There are 262,900 miles of road in the UK's road network - that's further than a trip to the moon.1 With over 32m licensed cars in the UK at the end of 2020,2 roadscan get a little crowded from time to time. When you factor in the conditions that the winter months bring, it's more important than ever to be even more prepared. According to the Weather Channel, weather-related vehicle accidents kill more people every year than large-scale weather disasters.3 So here are some simple tips to ensure your vehicle, and therefore your journey, is as safe as possible.
Keep the car healthy
Oil should be changed every 3,000 miles, but with modern lubricants most engines today have recommended oil change intervals of 5,000 to 7,500 miles.4 Keep your tyres at the optimum pressure level (the law requires you to have your tread depth at a minimum of 1.6mm, but grip starts to reduce on anything under 3mm, so make sure you keep an eye on your tyres and replace them if needed). Winter driving can often cause dirt and grit to cover the windscreen, which can restrict your visibility if not cleaned, keep your windscreen wash topped up. Check your lights are all working correctly, not only do you need to be able to see if visibility is reduced, others need to be able to see you too.
Check your battery
As well as basic health checks on your car, you need to be aware of the extra demands winter makes on our vehicles. Car batteries rarely last longer than five years, but in winter, increased use of lights, heating and wipers will use their power more quickly. Turn off electrical loads like lights, heated rear window and wipers before starting the engine. If the engine doesn't start quickly, wait 30 seconds between attempts. If you don't use your car often, trickle chargers can be left on your vehicle for lengthy periods in order to recharge your car battery. It will slowly add the charge to the battery and will in this way prevent your car battery from losing its charge.

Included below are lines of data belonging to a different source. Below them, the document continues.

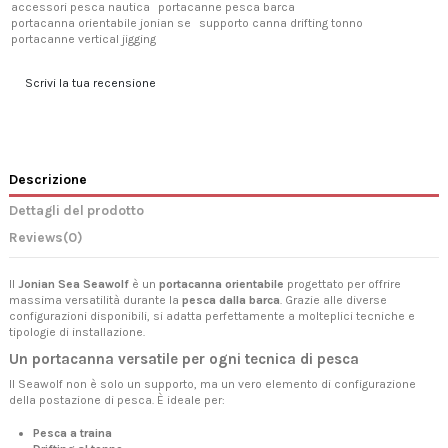
accessori pesca nautica
portacanne pesca barca
portacanna orientabile jonian se
supporto canna drifting tonno
portacanne vertical jigging
Scrivi la tua recensione
Descrizione
Dettagli del prodotto
Reviews
(0)
Il
Jonian Sea Seawolf
è un
portacanna orientabile
progettato per offrire
massima versatilità durante la
pesca dalla barca
. Grazie alle diverse
configurazioni disponibili, si adatta perfettamente a molteplici tecniche e
tipologie di installazione.
Un portacanna versatile per ogni tecnica di pesca
Il Seawolf non è solo un supporto, ma un vero elemento di configurazione
della postazione di pesca. È ideale per:
Pesca a traina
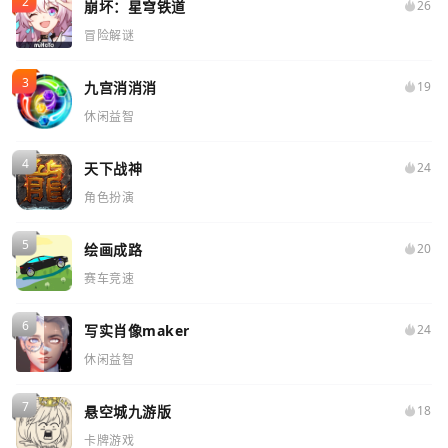
崩坏：星穹铁道
26
冒险解谜
九宫消消消
19
休闲益智
天下战神
24
角色扮演
绘画成路
20
赛车竞速
写实肖像maker
24
休闲益智
悬空城九游版
18
卡牌游戏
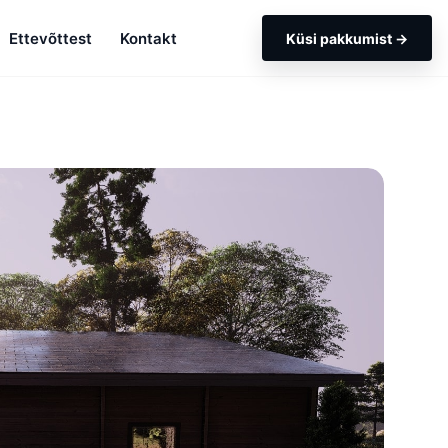
Ettevõttest
Kontakt
Küsi pakkumist →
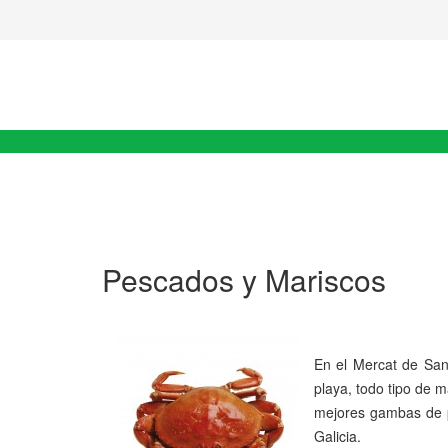
Pescados y Mariscos
En el Mercat de Sant
playa, todo tipo de m
mejores gambas de p
Galicia.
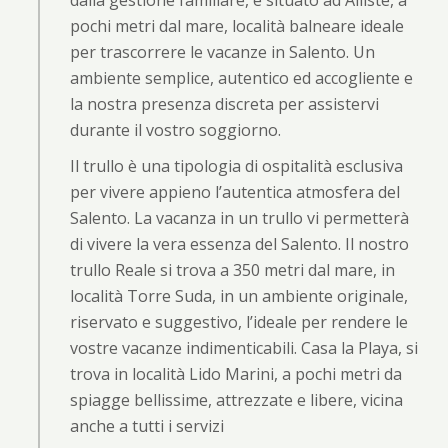
dalla gestione familiare, è situato ad Alliste, a
pochi metri dal mare, località balneare ideale
per trascorrere le vacanze in Salento. Un
ambiente semplice, autentico ed accogliente e
la nostra presenza discreta per assistervi
durante il vostro soggiorno.
Il trullo è una tipologia di ospitalità esclusiva
per vivere appieno l’autentica atmosfera del
Salento. La vacanza in un trullo vi permetterà
di vivere la vera essenza del Salento. Il nostro
trullo Reale si trova a 350 metri dal mare, in
località Torre Suda, in un ambiente originale,
riservato e suggestivo, l’ideale per rendere le
vostre vacanze indimenticabili. Casa la Playa, si
trova in località Lido Marini, a pochi metri da
spiagge bellissime, attrezzate e libere, vicina
anche a tutti i servizi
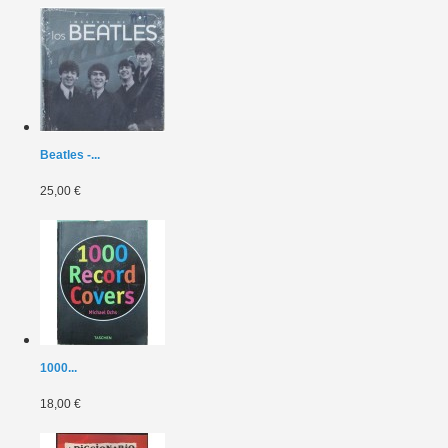
Beatles -...
25,00 €
1000...
18,00 €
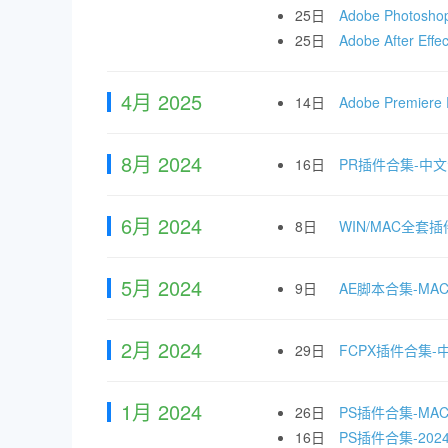
25日
Adobe Photo
25日
Adobe After
4月 2025
14日
Adobe Premi
8月 2024
16日
PR插件合集-中
6月 2024
8日
WIN/MAC全套插
5月 2024
9日
AE脚本合集-M
2月 2024
29日
FCPX插件合集
1月 2024
26日
PS插件合集-M
16日
PS插件合集-2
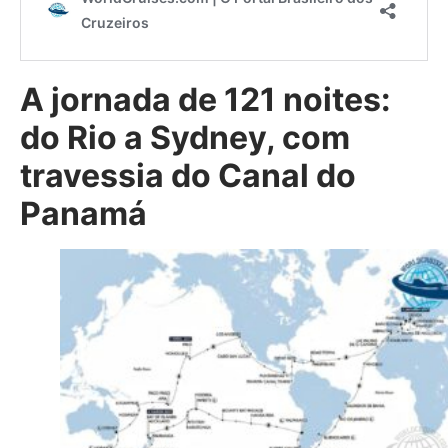
A jornada de 121 noites:
do Rio a Sydney, com
travessia do Canal do
Panamá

Most batteries in electric vehicles are lithium-based. A lithium battery is liable to lose capacity for every full charge and discharge it undergoes, a process that’s called a cycle. Other than being mindful of how you use and charge the battery, other ways to care for it include keeping your electric car in a garage to maintain a constant temperature and avoid exposing the battery to extreme heat or cold.
Antifreeze only costs a few pounds, but a frozen and cracked engine costs hundreds to repair. Antifreeze, also known as coolant, plays an essential role in keeping your car’s engine working in both hot and cold conditions. Failing to keep your antifreeze topped up can cause significant damage to your car’s engine. Keep an ice scraper in your car so you can clear your windows and lights. It might be tempting, but don't pour hot water on a frozen windscreen, it may cause the glass to crack.
Be breakdown ready
We have excellent breakdown companies in the UK, but the average wait time is still around an hour. As the RAC and AA dominate the market (looking after 70% of roadside repairs between them),4 we do need to rely on their expertise. Still, of course, there are other things we can do to keep safe if we breakdown. So long as it’s safe to do so, leaving the car is the first priority. Find a safe spot and ensure you have a blanket, a torch, a fully charged phone, some food and any other essentials you think you may need if you find yourself waiting to be recovered in winter. Keep a warning triangle in your boot so that you can alert other drivers to your presence as they approach.
Ensure your winter admin is up to date
Has your car had its scheduled service? Make sure you’re up to date with this to help keep it in tip-top condition. It’d be worth considering a quick health check by a professional before the colder months kick in.
Ensure your vehicle insurance is up to date and that all drivers and journey purposes are included on your policy. Know the conditions of cover before setting off. Check your roadside cover is valid in case of an emergency and if you are making longer journeys in winter, keep people informed of your route and timescales so they know when you are due to arrive.
Slow down and keep your distance
Stopping distances are longer in winter months, more people are likely to drive to work or school in bad weather, and it's not just snow and ice we have to deal with: heavy rain, wind and fog can all make driving just as tricky, affecting our vision as well as the road's surfaces. For this reason, we need to adjust our driving accordingly. Keep your speed down, keep calm and keep both of your hands on the wheel - consider driving gloves if it helps your grip. Allow extra time for all your journeys, so you are not rushing.
If there is a fault with your car, it's likely that the colder weather will expose this. It's now time to carry out those winter checks and adapt your driving habits if needed to ensure you and others are safe on the roads.